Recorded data
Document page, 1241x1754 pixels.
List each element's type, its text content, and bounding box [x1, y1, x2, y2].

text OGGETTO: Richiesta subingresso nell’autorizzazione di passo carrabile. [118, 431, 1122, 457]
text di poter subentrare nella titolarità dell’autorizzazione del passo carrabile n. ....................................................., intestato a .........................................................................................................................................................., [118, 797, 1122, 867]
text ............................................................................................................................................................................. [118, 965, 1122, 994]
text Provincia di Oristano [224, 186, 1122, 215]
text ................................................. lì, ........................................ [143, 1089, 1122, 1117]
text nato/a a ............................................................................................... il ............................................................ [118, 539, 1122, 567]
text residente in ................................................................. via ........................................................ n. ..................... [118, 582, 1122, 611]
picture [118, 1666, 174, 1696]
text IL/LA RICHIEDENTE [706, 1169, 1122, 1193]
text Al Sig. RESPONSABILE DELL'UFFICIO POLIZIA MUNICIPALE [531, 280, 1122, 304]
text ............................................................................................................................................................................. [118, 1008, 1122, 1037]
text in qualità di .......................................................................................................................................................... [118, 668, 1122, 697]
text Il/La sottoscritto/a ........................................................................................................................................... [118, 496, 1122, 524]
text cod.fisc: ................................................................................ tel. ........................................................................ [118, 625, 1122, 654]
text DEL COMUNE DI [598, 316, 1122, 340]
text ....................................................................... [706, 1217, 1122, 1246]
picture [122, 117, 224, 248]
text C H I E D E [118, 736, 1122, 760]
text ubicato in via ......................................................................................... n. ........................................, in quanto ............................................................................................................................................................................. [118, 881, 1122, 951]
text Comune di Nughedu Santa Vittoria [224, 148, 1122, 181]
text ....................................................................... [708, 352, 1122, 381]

**EXERCISE OBJECTIVE**
Please edit the items above so that "POLIZIA MUNICIPALE" becomes "POLIZIA LOCALE", keeping everything else unchanged.

**WRITTEN REPLY**
Document page, 1241x1754 pixels.
List each element's type, its text content, and bounding box [x1, y1, x2, y2].

text OGGETTO: Richiesta subingresso nell’autorizzazione di passo carrabile. [118, 431, 1122, 457]
text di poter subentrare nella titolarità dell’autorizzazione del passo carrabile n. ....................................................., intestato a .........................................................................................................................................................., [118, 797, 1122, 867]
text ............................................................................................................................................................................. [118, 965, 1122, 994]
text Provincia di Oristano [224, 186, 1122, 215]
text ................................................. lì, ........................................ [143, 1089, 1122, 1117]
text nato/a a ............................................................................................... il ............................................................ [118, 539, 1122, 567]
text residente in ................................................................. via ........................................................ n. ..................... [118, 582, 1122, 611]
picture [118, 1666, 174, 1696]
text IL/LA RICHIEDENTE [706, 1169, 1122, 1193]
text Al Sig. RESPONSABILE DELL'UFFICIO POLIZIA LOCALE [531, 280, 1122, 304]
text ............................................................................................................................................................................. [118, 1008, 1122, 1037]
text in qualità di .......................................................................................................................................................... [118, 668, 1122, 697]
text Il/La sottoscritto/a ........................................................................................................................................... [118, 496, 1122, 524]
text cod.fisc: ................................................................................ tel. ........................................................................ [118, 625, 1122, 654]
text DEL COMUNE DI [598, 316, 1122, 340]
text ....................................................................... [706, 1217, 1122, 1246]
picture [122, 117, 224, 248]
text C H I E D E [118, 736, 1122, 760]
text ubicato in via ......................................................................................... n. ........................................, in quanto ............................................................................................................................................................................. [118, 881, 1122, 951]
text Comune di Nughedu Santa Vittoria [224, 148, 1122, 181]
text ....................................................................... [708, 352, 1122, 381]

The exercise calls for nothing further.